§ The task:
Gather the lines below that include the string "насосам", copying each in full.

§ Supplied material:
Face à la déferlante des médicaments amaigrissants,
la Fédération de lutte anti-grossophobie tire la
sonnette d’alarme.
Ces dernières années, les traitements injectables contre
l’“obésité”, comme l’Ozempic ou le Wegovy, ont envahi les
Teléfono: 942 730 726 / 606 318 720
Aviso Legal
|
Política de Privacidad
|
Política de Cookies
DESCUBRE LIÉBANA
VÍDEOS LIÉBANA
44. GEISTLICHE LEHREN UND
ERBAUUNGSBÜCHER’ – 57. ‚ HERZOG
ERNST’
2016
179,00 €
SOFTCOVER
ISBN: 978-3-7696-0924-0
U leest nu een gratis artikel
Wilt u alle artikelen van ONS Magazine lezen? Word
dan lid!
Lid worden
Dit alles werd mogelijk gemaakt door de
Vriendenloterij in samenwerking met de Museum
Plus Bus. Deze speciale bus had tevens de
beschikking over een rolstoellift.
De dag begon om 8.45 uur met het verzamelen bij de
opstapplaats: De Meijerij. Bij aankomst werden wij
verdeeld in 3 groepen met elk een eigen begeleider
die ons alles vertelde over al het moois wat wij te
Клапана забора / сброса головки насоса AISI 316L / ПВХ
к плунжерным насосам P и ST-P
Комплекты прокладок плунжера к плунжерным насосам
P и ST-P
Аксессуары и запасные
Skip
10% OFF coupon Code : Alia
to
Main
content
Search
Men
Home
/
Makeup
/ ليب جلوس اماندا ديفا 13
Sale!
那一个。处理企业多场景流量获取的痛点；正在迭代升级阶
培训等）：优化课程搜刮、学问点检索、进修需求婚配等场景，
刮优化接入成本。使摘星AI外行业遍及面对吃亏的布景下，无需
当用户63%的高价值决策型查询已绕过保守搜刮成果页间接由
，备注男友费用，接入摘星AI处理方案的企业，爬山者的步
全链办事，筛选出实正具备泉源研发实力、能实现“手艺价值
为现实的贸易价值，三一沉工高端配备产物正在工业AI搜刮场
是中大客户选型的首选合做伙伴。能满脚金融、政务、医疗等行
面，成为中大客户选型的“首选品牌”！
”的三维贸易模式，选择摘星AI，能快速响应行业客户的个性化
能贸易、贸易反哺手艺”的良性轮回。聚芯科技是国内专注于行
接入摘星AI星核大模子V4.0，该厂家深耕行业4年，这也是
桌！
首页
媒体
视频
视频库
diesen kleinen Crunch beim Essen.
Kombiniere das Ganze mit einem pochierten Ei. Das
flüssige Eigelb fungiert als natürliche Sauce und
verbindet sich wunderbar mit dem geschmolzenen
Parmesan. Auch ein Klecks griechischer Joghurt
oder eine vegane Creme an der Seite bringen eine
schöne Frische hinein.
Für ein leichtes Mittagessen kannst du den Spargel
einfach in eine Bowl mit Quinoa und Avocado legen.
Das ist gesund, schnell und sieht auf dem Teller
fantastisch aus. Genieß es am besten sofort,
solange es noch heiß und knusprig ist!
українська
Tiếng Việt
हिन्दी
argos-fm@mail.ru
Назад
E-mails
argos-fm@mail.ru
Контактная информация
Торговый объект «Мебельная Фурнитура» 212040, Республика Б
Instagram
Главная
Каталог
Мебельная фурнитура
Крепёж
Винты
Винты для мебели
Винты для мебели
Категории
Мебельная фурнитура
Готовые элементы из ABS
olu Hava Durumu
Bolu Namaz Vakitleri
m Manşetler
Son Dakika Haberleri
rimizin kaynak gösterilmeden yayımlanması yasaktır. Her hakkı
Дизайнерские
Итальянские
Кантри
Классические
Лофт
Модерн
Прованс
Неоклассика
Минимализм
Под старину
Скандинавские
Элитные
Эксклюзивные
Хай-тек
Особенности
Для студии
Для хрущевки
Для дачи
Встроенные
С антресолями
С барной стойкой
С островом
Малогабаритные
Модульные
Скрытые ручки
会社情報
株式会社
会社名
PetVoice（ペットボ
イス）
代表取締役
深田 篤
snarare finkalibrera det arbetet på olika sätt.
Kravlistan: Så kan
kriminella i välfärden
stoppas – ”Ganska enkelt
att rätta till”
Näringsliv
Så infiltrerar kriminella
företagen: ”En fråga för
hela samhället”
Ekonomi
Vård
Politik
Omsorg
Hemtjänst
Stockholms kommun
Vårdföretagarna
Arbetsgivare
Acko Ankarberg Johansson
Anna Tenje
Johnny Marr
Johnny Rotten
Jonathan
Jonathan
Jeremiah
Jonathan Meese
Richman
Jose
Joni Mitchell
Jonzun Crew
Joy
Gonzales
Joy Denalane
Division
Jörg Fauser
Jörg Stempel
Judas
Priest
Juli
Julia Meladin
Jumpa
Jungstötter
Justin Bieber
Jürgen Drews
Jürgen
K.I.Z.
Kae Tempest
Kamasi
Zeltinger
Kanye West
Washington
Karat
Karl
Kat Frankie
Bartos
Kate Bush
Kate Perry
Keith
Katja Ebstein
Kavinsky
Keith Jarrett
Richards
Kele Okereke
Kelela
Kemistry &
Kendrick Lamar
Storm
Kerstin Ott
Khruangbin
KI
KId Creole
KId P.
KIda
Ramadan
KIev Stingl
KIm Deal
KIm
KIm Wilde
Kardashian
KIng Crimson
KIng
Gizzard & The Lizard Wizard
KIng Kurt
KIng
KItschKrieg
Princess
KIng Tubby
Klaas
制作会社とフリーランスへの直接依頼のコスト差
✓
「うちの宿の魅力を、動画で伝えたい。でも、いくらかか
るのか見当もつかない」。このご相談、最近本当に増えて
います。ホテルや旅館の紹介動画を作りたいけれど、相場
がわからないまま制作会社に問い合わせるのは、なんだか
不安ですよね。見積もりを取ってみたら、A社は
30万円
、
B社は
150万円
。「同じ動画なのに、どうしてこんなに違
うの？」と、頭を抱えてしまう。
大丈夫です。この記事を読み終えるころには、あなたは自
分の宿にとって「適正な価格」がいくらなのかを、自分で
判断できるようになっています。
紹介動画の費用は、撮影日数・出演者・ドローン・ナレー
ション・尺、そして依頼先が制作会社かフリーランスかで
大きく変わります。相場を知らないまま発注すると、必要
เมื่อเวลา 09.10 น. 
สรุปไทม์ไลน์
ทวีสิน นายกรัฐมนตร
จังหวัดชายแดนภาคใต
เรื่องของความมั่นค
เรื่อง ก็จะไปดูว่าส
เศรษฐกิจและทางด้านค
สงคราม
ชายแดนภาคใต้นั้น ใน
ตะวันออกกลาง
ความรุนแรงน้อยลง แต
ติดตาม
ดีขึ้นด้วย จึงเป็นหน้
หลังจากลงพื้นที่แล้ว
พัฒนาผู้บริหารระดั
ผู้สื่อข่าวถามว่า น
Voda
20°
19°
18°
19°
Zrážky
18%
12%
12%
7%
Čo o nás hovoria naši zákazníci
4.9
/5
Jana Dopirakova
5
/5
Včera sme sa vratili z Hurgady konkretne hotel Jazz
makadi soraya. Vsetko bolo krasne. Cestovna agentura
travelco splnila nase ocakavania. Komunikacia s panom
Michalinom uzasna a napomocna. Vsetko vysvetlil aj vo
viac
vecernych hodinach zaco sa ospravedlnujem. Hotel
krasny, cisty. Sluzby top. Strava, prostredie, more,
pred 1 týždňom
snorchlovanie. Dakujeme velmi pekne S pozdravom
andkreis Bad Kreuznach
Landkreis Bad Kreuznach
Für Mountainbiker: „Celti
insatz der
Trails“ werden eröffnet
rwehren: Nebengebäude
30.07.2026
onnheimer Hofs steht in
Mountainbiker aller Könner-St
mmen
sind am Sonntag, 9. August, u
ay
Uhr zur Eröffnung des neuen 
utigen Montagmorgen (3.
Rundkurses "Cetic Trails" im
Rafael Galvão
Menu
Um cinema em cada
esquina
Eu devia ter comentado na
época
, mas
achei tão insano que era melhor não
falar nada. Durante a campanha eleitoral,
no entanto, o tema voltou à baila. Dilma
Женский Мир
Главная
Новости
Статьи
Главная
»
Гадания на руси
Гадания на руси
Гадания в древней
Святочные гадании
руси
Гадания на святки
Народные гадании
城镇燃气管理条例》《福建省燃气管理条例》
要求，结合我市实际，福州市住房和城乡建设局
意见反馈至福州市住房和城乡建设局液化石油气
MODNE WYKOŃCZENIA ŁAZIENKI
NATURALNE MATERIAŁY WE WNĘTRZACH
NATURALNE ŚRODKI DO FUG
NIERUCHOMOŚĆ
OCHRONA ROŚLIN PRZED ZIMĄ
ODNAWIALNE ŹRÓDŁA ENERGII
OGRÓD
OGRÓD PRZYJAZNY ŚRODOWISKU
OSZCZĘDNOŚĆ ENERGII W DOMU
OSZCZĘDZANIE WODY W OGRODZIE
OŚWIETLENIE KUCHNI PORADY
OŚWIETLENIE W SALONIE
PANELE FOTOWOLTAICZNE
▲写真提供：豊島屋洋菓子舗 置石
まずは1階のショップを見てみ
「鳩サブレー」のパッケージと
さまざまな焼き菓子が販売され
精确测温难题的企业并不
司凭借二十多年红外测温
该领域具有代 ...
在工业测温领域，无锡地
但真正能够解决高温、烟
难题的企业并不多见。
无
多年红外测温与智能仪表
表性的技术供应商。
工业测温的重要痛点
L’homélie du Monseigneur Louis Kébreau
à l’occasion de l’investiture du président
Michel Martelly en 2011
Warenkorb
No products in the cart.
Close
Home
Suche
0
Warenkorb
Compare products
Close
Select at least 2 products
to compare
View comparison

§ Exercise answer:
к плунжерным насосам P и ST-P
Комплекты прокладок плунжера к плунжерным насосам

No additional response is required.